During my non-cooking, crazy-working days, I used to come home from the office, late at night, and I was so tired that the last thought on my mind was making dinner. I used to open the refrigerator and, to my relief, my lifesaving dinner option was always there waiting for me: some prosciutto, a buffalo mozzarella, some ripe red tomatoes and a
chilled bottle of white wine. I was as happy as a kid opening her presents on Christmas day!
Even nowadays that my lifestyle is quite different from what it used to be, I make sure that some prosciutto is always in my refrigerator, like some sort of Linus’ security blanket, and no day goes by without me eating at least a slice of it. What can I say? I’m addicted to prosciutto.
That’s why I came up with a number of recipes that include prosciutto as one of the key ingredients.

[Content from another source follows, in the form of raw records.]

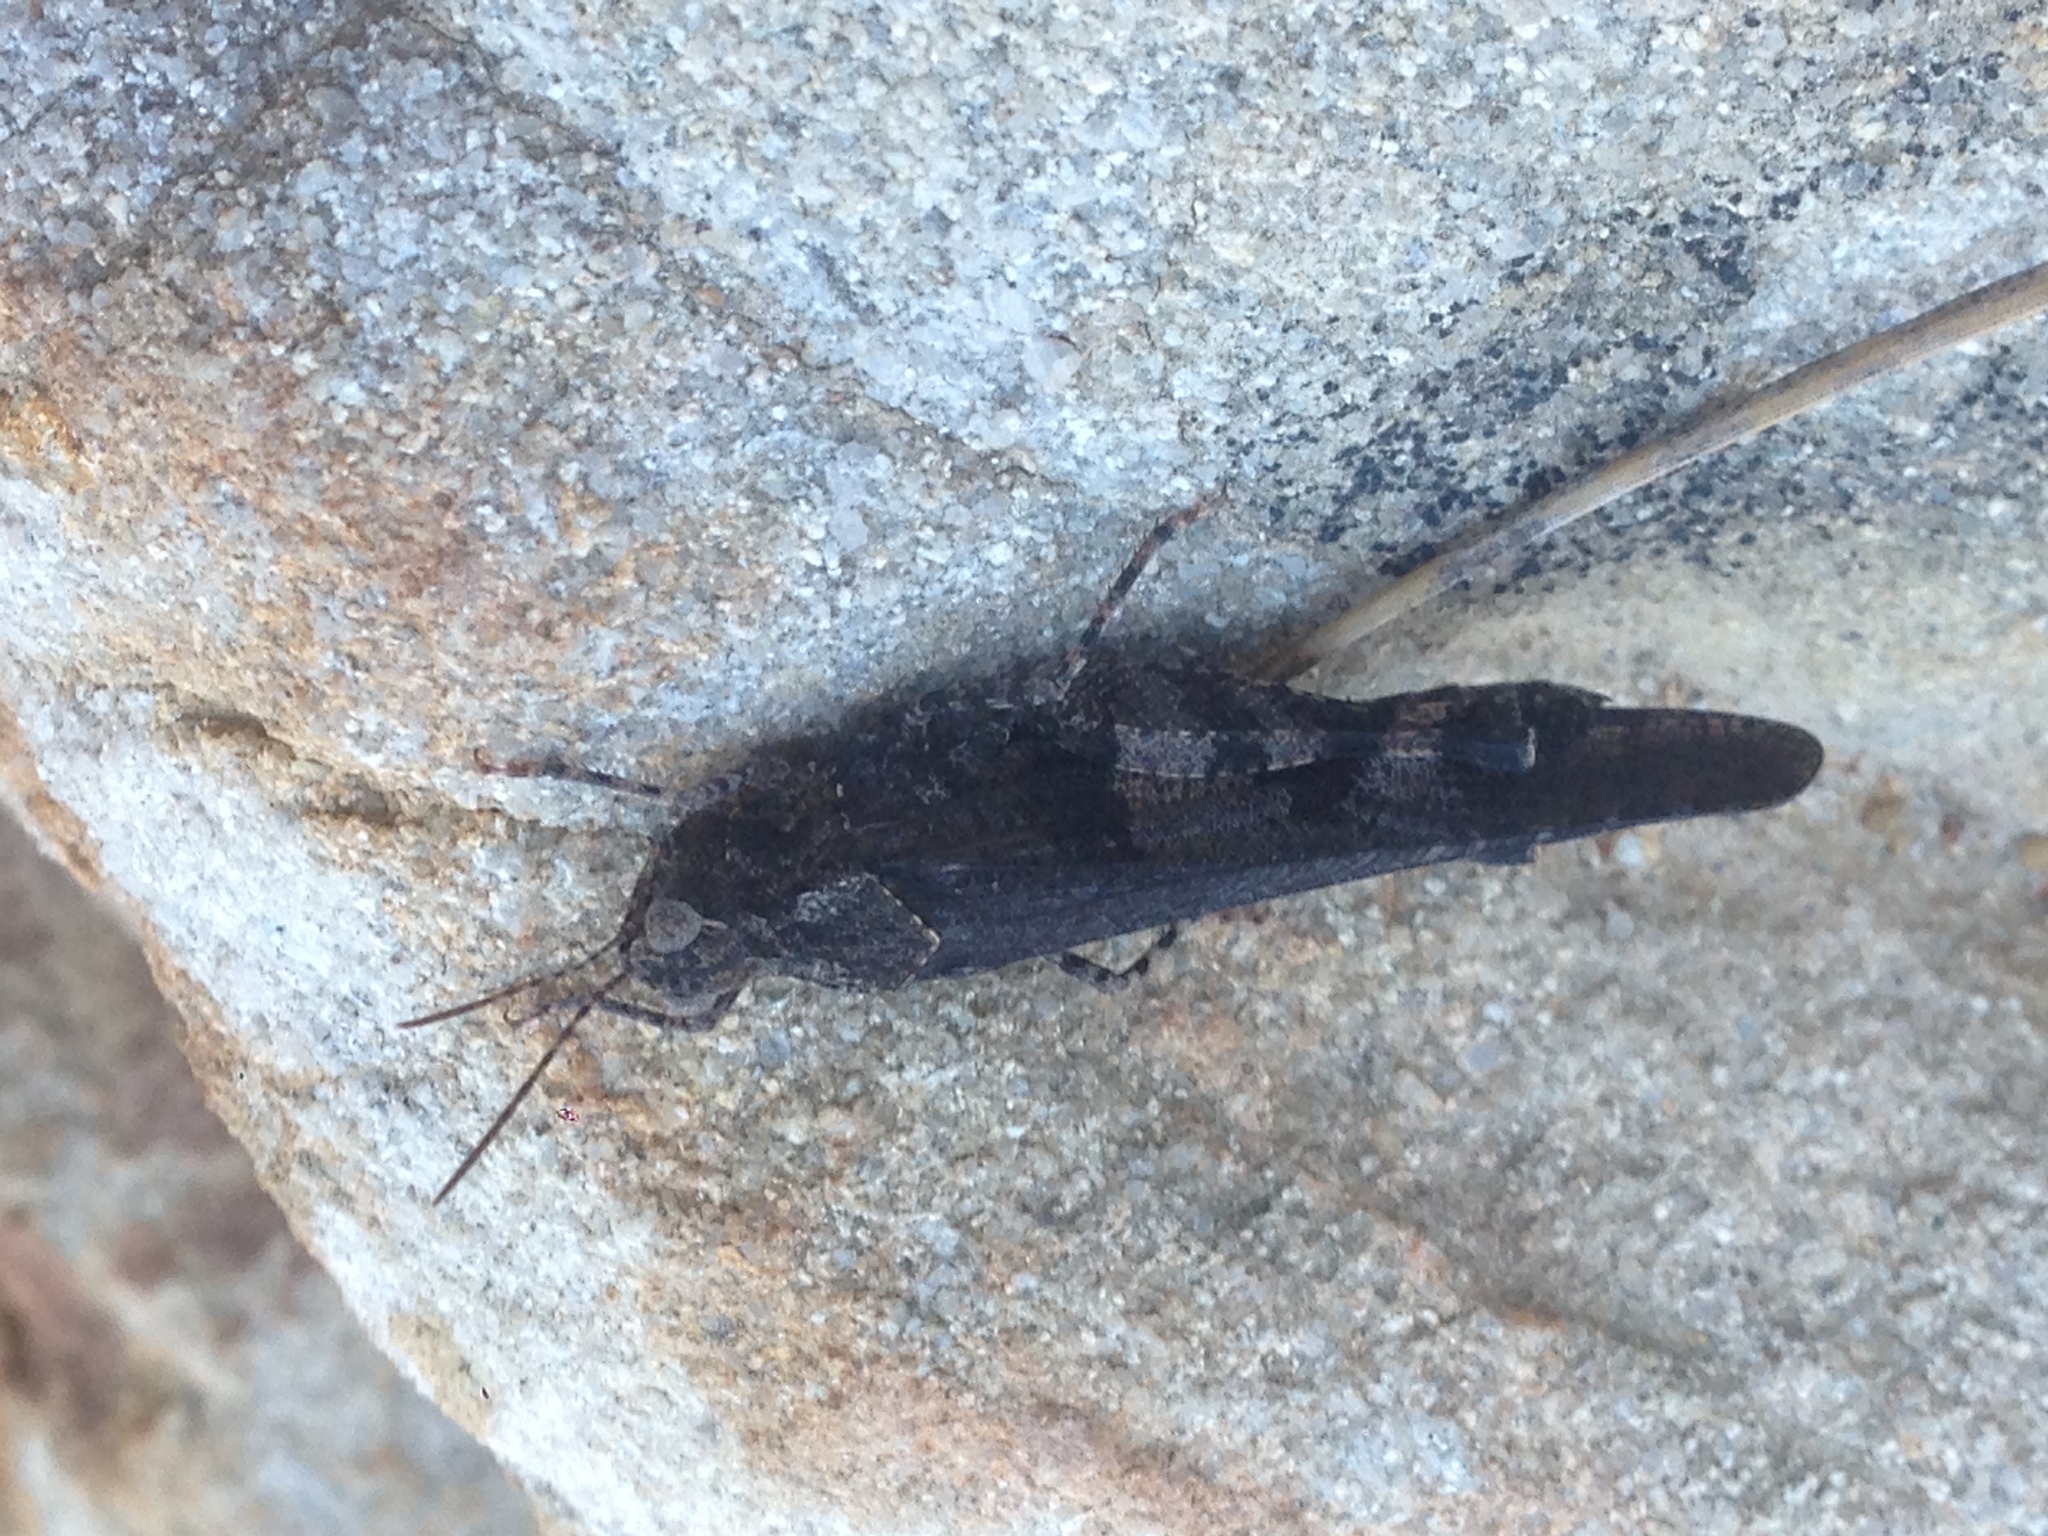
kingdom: Animalia
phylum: Arthropoda
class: Insecta
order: Orthoptera
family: Acrididae
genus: Trimerotropis
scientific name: Trimerotropis fontana
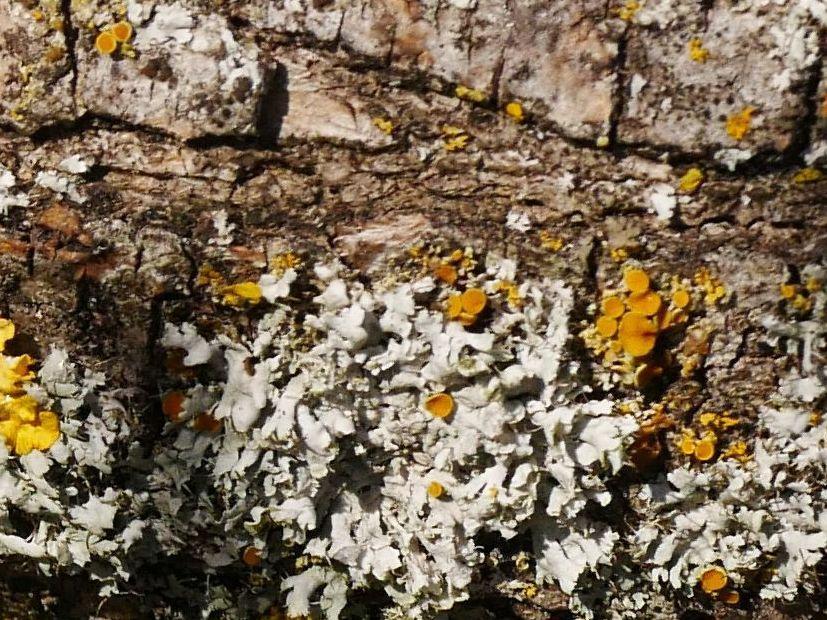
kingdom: Fungi
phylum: Ascomycota
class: Lecanoromycetes
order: Teloschistales
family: Teloschistaceae
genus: Polycauliona
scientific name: Polycauliona polycarpa
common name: Pin-cushion sunburst lichen
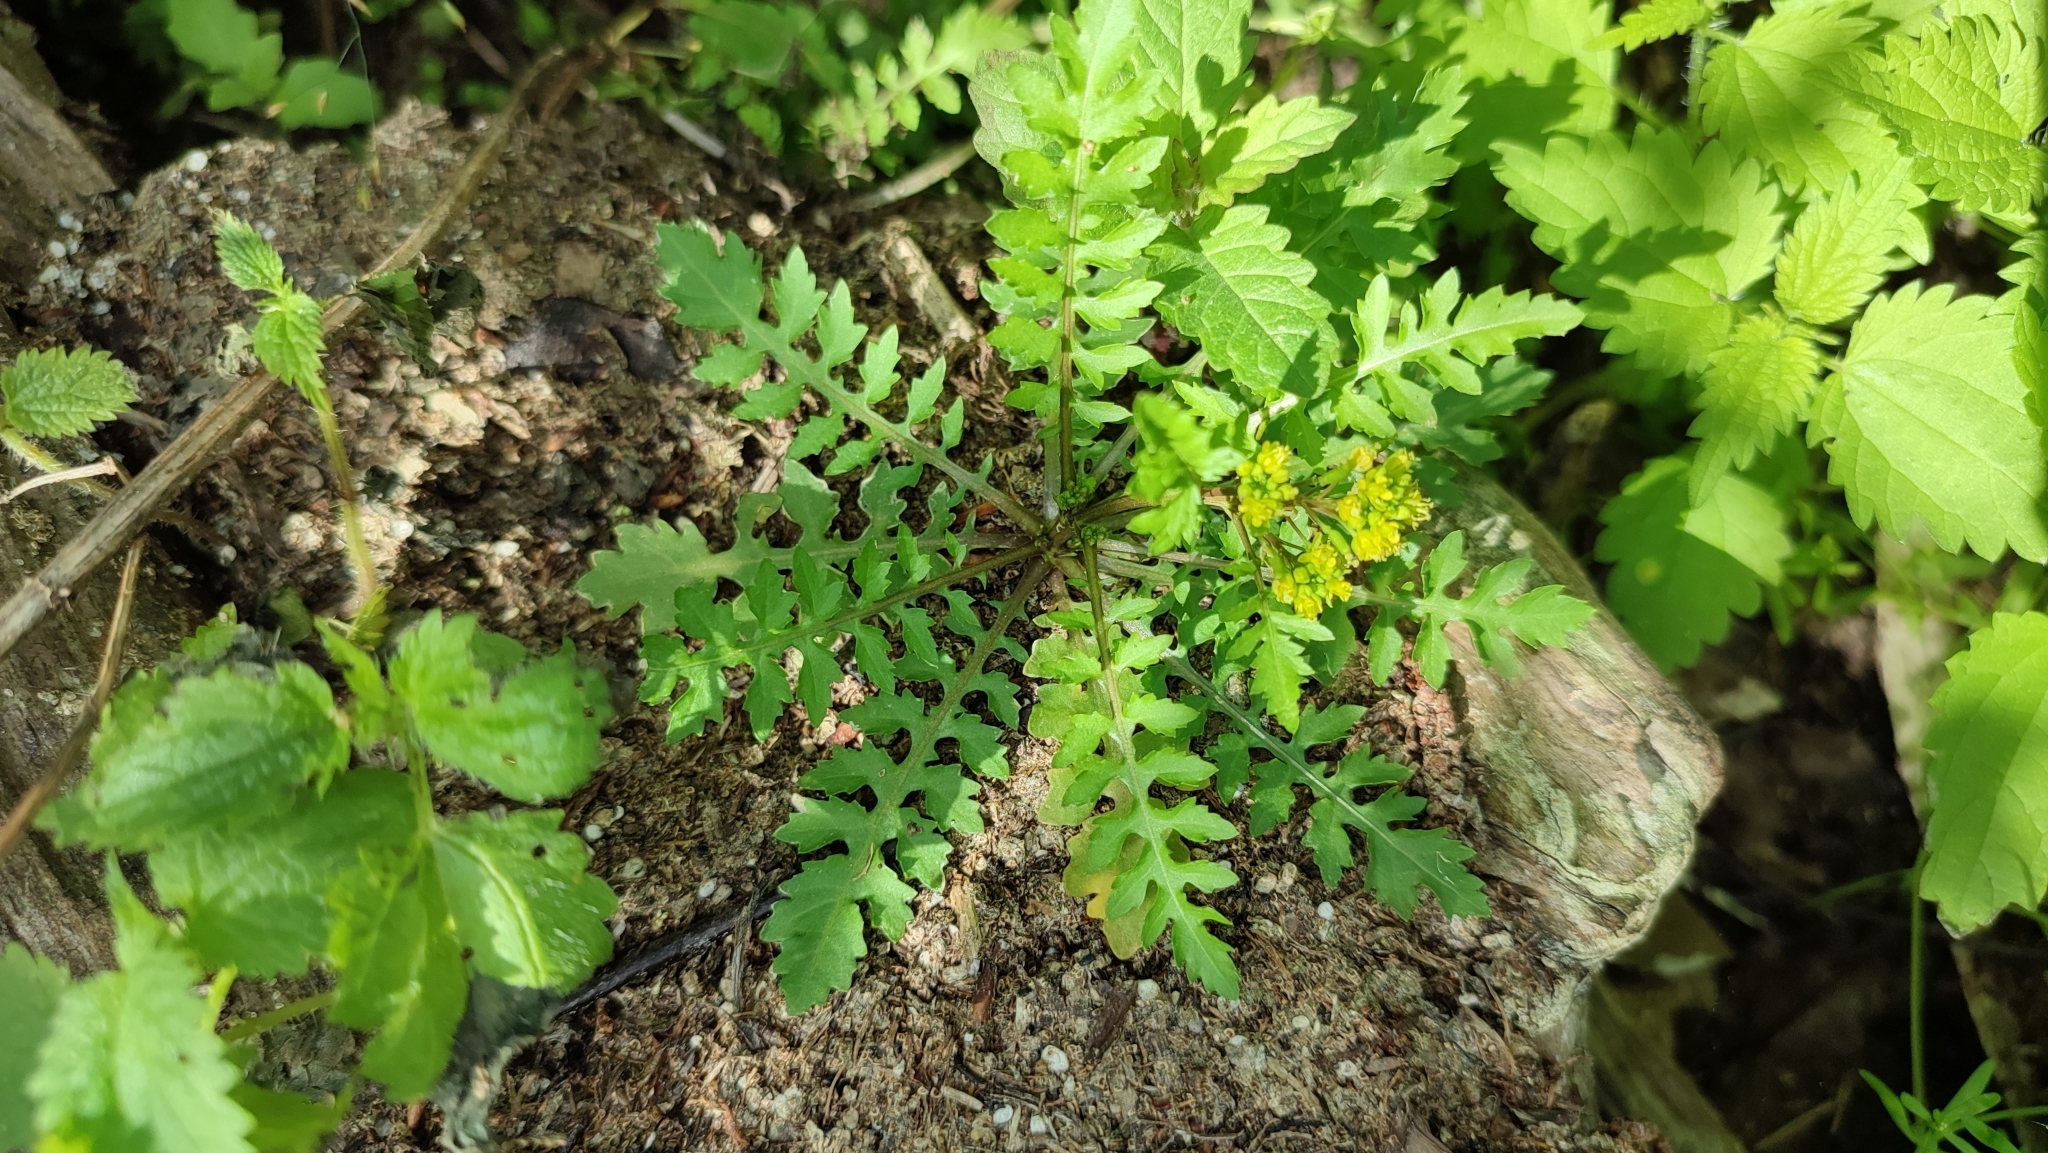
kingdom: Plantae
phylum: Tracheophyta
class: Magnoliopsida
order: Brassicales
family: Brassicaceae
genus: Rorippa
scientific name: Rorippa palustris
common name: Marsh yellow-cress
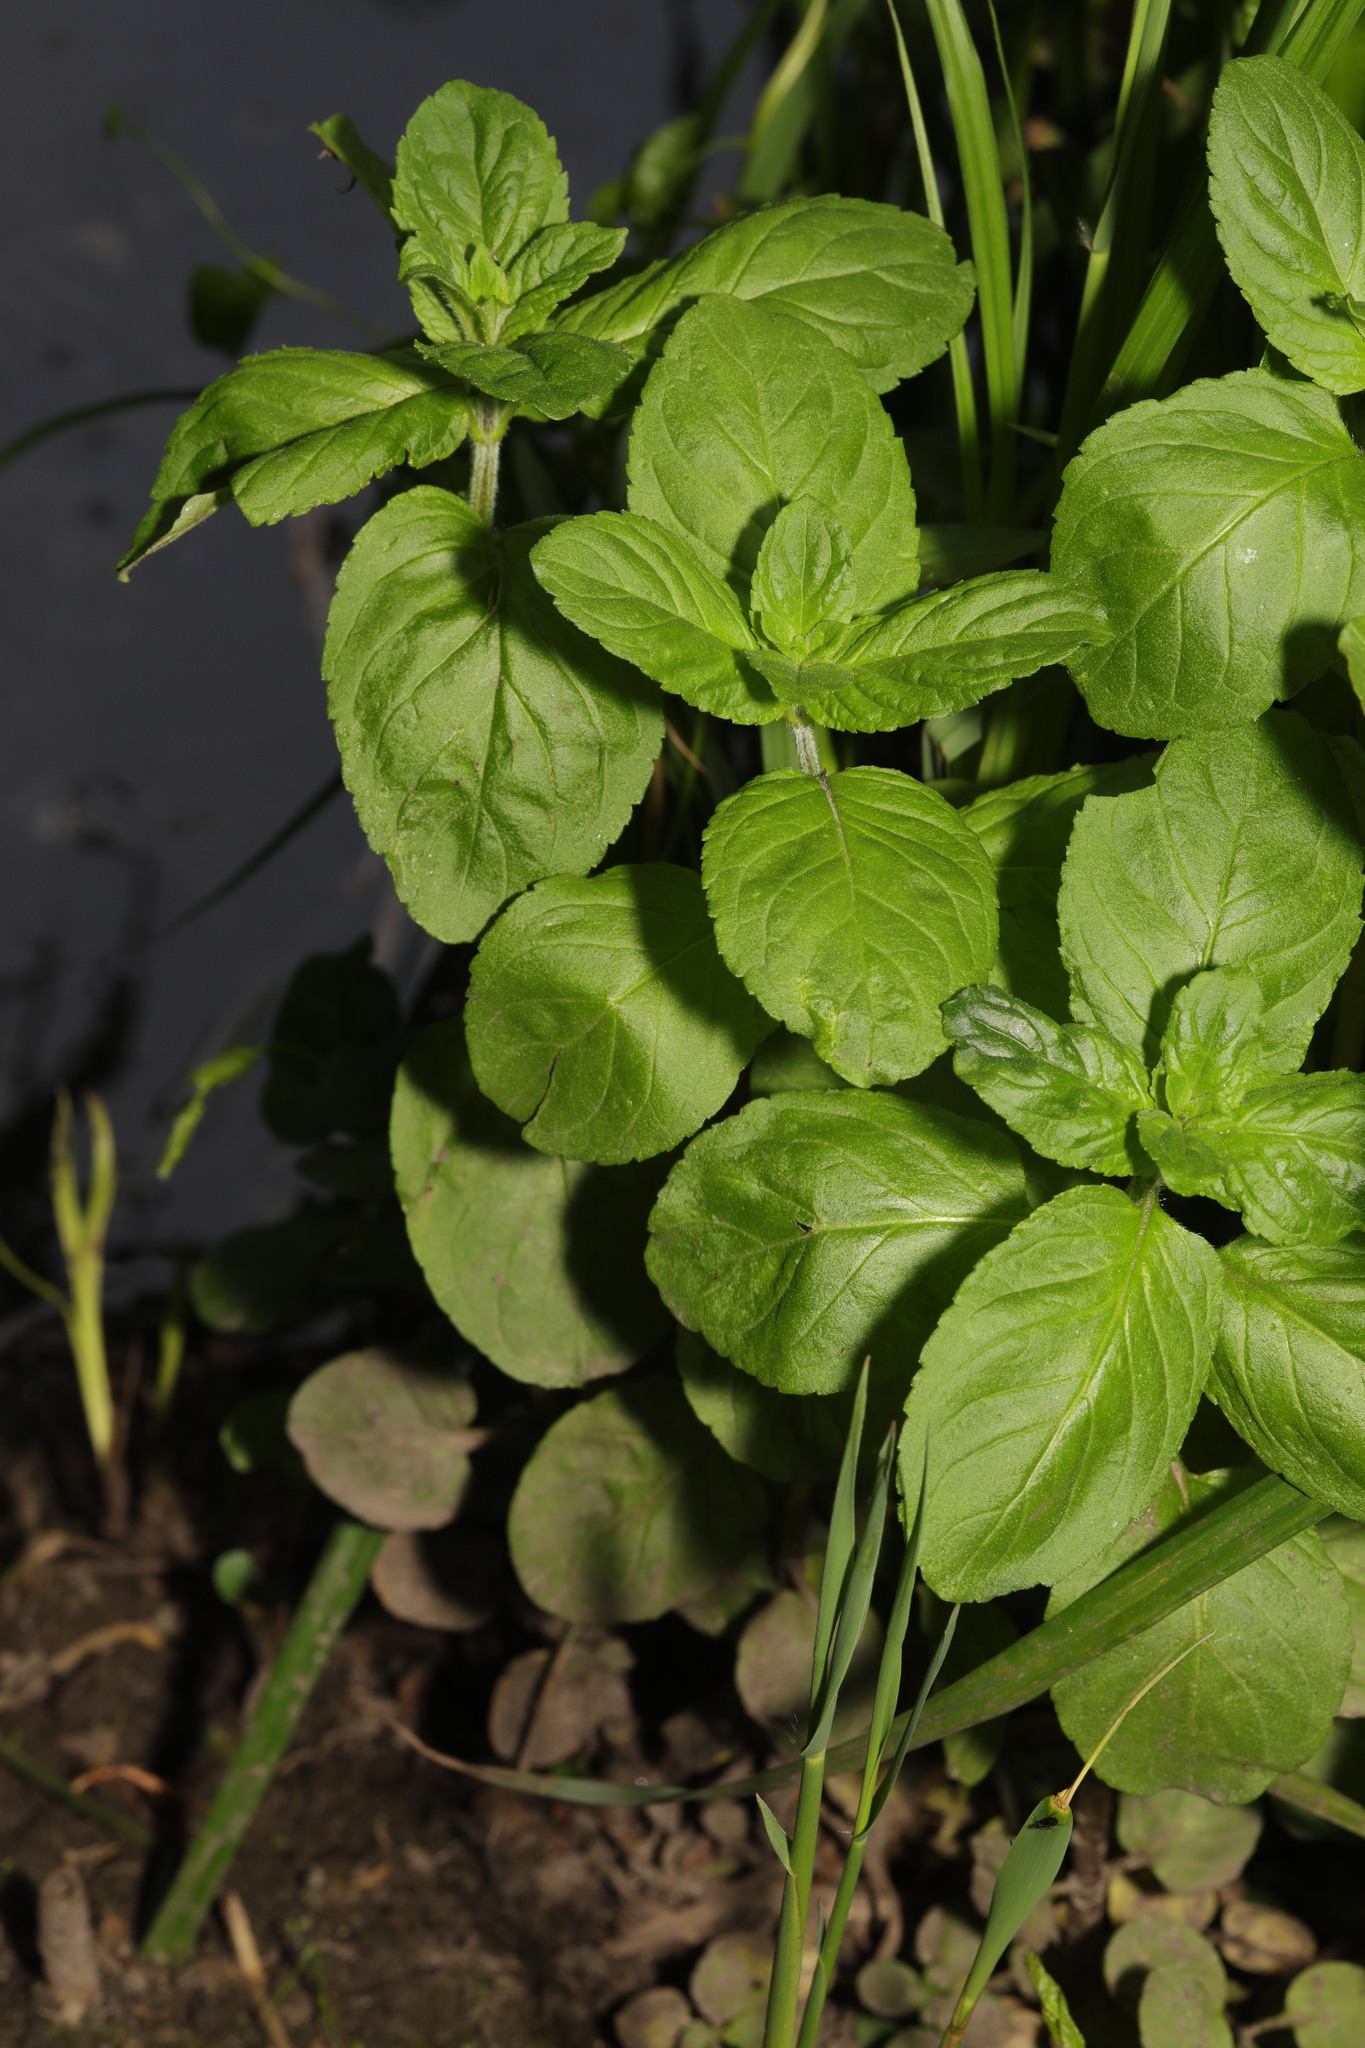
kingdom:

Here is a recipe for a delicious prosciutto and fennel based salad, that can be made in a short time, looks great and can be served as an appetizer.
So, with my mouth watering, shall we?
4 cups of baby romaine or baby lettuces
10 thin slices of prosciutto
1 bulb of fennel
24 pitted seasoned kalamata olives
1 egg yolk
3 spoons balsamic vinegar
¼ cup extravirgin olive oil
Put two plates on your kitchen counter and place the salad on each of them.
Rinse the bulb of fennel with water, dry it and, on a chopping board, cut the stalks and fronds off the bulb. Discard the outer layer. Cut the bulb in half from top to bottom and place each half with the flat side facing down on the chopping board. Slice the fennel thinly and evenly with your knife and place the slices over the salad.
For each plate, put 10 pitted olives on the fennel slices, spreading them out evenly.
In a small bowl, whisk together the egg yolk with the balsamic vinegar. Add the olive oil, season with salt and pepper (to taste) and keep whisking for one minute.
Pour one spoon of dressing on the salad, spreading it out evenly.
Add the prosciutto slices so that the salad is covered by them. Cut the remaining four olives in half and put two of them on top of each plate to garnish. Add the rest of the dressing, spreading it out evenly.